La portada era sencilla. Su único adorno era un recuadro marcado por una línea doble, con un símbolo extraño en el medio dibujado a plumilla detrás del cual se insinuaban una mano abierta, una esfera luminosa, un reloj de arena. Debajo del extraño símbolo podía leerse Editorial Losada, S.A, Buenos Aires, y por encima, el nombre de un autor y un título de los que no había oído hablar en mi vida: Jorge Luis Borges, El Aleph.
Tomé el libro de sus manos sin mostrar demasiado entusiasmo. Lo abrí con cuidado y comencé a hojearlo. Olía a viejo. Parecía una colección de cuentos. Ninguna de las dos cosas, ni lo viejo ni los cuentos, me entusiasmaban, pero aun así, me dio, más que miedo, reparo llevarle la contraria y, al cerrarlo, sujeté el libro con decisión contra mi pecho y le di las gracias.
–¿Quieres llevarte alguno más? –me preguntó entonces.
–No, gracias. Creo que con este tengo bastante –le contesté.
–No sabes bien hasta qué punto –me advirtió. Aunque te parezca breve, es de esos libros que se pueden leer tantas veces que acaban pareciendo infinitos, y no veas si le gustaba a Borges lo infinito...
Pero para entonces yo no tenía ya demasiadas ganas de conversación. Aquel raro libro de cuentos no era lo que yo iba buscando para matar el rato el fin de semana, pero no me atrevía a contradecirlo, y me sentía algo decepcionado. Quizá por eso su inagotable letanía me empezó a resultar insoportable y, tratando de cortar en seco, le pedí la hora, y, para no resultar demasiado brusco, le conté lo sucedido la noche anterior, que estaba castigado y que no me convenía regresar tarde para no enfadar de nuevo a mis padres
Entonces el tipo comenzó a doblarse, a estirarse, a realizar extraños movimientos, a jadear, a resoplar, y lo miré atónito, sin saber muy bien qué le sucedía, hasta que, por fin, logró sacar de un ajustado bolsillo del vaquero un reloj de cadena.

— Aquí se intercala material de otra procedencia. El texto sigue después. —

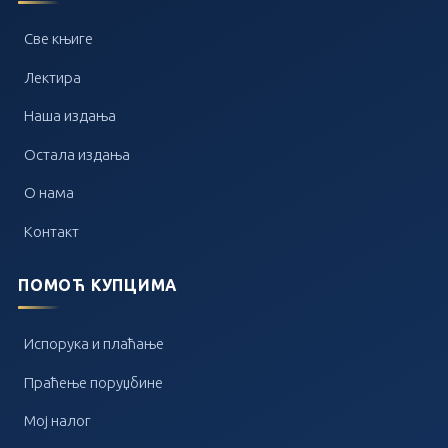
Све књиге
Лектира
Наша издања
Остала издања
О нама
Контакт
ПОМОЋ КУПЦИМА
Испорука и плаћање
Праћење поруџбине
Мој налог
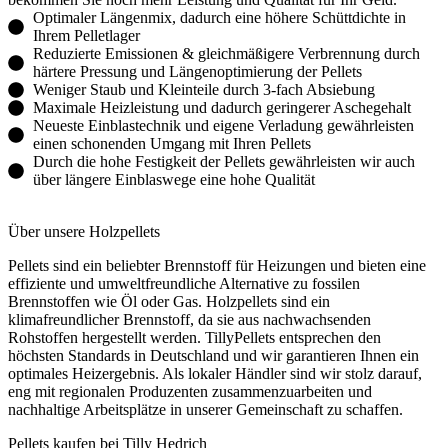
Optimaler Längenmix, dadurch eine höhere Schüttdichte in
Ihrem Pelletlager
Reduzierte Emissionen & gleichmäßigere Verbrennung durch
härtere Pressung und Längenoptimierung der Pellets
Weniger Staub und Kleinteile durch 3-fach Absiebung
Maximale Heizleistung und dadurch geringerer Aschegehalt
Neueste Einblastechnik und eigene Verladung gewährleisten
einen schonenden Umgang mit Ihren Pellets
Durch die hohe Festigkeit der Pellets gewährleisten wir auch
über längere Einblaswege eine hohe Qualität
Über unsere Holzpellets
Pellets sind ein beliebter Brennstoff für Heizungen und bieten eine
effiziente und umweltfreundliche Alternative zu fossilen
Brennstoffen wie Öl oder Gas. Holzpellets sind ein
klimafreundlicher Brennstoff, da sie aus nachwachsenden
Rohstoffen hergestellt werden. TillyPellets entsprechen den
höchsten Standards in Deutschland und wir garantieren Ihnen ein
optimales Heizergebnis. Als lokaler Händler sind wir stolz darauf,
eng mit regionalen Produzenten zusammenzuarbeiten und
nachhaltige Arbeitsplätze in unserer Gemeinschaft zu schaffen.
Pellets kaufen bei Tilly Hedrich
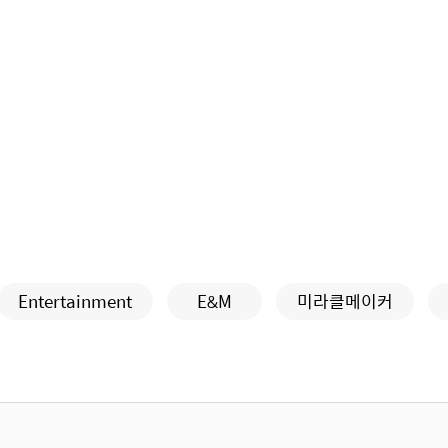
Entertainment
E&M
미라클메이커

–El tiempo hay que cuidarlo bien, grumete: al final es lo único que tenemos –me dijo como para justificar tanta contorsión antes de abrir la tapa plateada del reloj, en cuyo interior me pareció ver la fotografía en blanco y negro de una mujer, antes de oírle decir–: Las nueve menos diez.

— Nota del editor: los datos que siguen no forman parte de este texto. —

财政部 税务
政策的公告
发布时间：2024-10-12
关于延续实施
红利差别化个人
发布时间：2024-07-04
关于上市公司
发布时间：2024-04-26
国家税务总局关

–¿Ya son las nueve menos diez? –exclamé sinceramente sorprendido de que hubiesen pasado ya dos horas–. Lo siento, pero me tengo que ir… ¡La que me va a caer!

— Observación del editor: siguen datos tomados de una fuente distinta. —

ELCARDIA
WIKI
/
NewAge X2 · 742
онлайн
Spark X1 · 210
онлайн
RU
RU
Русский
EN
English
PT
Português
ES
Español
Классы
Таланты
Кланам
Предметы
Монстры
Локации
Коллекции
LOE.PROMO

–No te preocupes, muchacho. Cuando termines de leer el libro, si ya te han levantado el castigo, vuelves y charlamos un rato.
–Hasta otro día –le dije por fin, echándome a correr hacia la puerta.
–¡Corre, grumete, corre! ¡No llegues tarde! –le oí todavía gritar mientras atravesaba a toda velocidad el claustro.